What a Record Federal Deficit Can Mean for Your Wallet | theSkimm

What a Record Federal Deficit Can Mean for Your Wallet

Published on: Jul 13, 2020fb-roundtwitter-roundemail-round

The pandemic has hit Uncle Sam’s budget hard. This June, the federal gov’s deficit (aka the difference between what it spends vs. brings in) hit a monthly record. That’s driven, in large part, by COVID-19 relief efforts – think: stimulus checks, small biz loans, and extra unemployment payments – and lower tax revenue. You can thank a later-than-usual Tax Day and fewer workers giving the gov a cut of their paychecks for that last part.

Here’s what the growing deficit could mean for your wallet.

Lending the gov money could pay off. Treasuries are usually considered one of the safest investments. That’s because you’re counting on the federal gov to pay you back later in exchange for a loan today. Reminder, low risk usually = low reward. When the federal deficit is high, there’s a theory that investors will get trust issues and sell. That could drive yields (aka what you earn from a bond) up. But right now, an extra shaky economy has a lot of people looking for guaranteed returns, which has kept yields (mostly) in check.

Your retirement benefits could be at risk. If this sounds like a familiar threat, that’s because it is. Last year, experts projected that the Social Security reserve fund would officially be out of cash by 2035. New research shows that the pandemic could speed things up. If the gov can’t afford to keep this program going, it’ll be even more important to make sure you’re looking out for Retired You. Psst...this can help.

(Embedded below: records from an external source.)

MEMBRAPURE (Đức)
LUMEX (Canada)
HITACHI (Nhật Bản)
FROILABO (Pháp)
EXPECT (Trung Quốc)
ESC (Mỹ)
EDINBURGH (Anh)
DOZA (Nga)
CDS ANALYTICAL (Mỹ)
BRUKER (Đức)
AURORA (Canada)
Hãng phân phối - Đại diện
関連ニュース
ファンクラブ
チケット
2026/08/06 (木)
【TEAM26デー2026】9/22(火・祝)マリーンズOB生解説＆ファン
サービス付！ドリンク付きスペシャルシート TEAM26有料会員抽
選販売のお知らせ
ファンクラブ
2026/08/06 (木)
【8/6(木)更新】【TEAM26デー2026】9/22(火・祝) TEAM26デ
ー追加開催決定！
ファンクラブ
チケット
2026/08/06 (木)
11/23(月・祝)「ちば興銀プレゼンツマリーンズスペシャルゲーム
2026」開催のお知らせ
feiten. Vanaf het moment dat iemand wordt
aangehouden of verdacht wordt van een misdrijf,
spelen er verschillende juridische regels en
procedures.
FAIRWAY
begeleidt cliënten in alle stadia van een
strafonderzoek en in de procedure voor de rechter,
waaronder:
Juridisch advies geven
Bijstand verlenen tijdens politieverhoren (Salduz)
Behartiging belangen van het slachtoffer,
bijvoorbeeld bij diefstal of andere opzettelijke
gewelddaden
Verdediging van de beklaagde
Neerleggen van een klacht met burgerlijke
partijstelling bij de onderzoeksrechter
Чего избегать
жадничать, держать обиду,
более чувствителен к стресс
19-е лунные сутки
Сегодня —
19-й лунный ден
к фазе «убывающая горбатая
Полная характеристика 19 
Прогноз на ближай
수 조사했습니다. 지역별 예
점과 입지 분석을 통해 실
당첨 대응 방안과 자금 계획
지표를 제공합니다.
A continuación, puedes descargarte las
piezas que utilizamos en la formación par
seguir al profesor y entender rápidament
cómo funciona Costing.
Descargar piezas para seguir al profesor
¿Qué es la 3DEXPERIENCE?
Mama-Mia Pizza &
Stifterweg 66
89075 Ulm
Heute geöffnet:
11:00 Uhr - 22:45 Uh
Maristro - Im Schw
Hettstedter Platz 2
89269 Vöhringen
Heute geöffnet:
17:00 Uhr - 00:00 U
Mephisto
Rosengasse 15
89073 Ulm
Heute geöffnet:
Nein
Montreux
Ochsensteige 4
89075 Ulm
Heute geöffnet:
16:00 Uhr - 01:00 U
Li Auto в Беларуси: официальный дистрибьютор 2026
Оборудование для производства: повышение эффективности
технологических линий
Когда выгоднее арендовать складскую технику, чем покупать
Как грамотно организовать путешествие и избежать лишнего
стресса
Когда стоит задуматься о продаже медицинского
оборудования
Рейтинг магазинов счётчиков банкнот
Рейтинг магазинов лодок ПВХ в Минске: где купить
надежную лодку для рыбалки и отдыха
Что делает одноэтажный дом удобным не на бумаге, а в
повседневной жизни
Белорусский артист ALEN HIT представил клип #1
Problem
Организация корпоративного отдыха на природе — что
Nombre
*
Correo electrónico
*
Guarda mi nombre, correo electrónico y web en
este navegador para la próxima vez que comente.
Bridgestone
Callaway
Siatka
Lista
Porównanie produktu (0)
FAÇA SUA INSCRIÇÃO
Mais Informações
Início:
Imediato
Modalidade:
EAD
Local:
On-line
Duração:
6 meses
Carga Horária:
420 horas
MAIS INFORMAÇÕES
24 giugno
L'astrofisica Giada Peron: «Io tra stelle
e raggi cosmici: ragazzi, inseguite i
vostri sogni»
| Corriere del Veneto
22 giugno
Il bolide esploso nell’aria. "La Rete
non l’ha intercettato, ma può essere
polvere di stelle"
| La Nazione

Your tax bill might get scarier. One way Congress could balance its budget is by increasing taxes (yay). The outcome of the 2020 election could give you a better idea of when (or if) that will happen.

The next stimulus package may not be as sweet as the last one. There’s nothing like a reminder of how much money you don’t have to put the brakes on future spending. While more relief is still on the table, lawmakers may be less generous this time around.

theSkimm: You might not be able to control what Uncle Sam does with his money. But you can be smarter about yours. That could mean giving your savings some love, adding to your retirement account or just staying on top of news that can affect your financial future.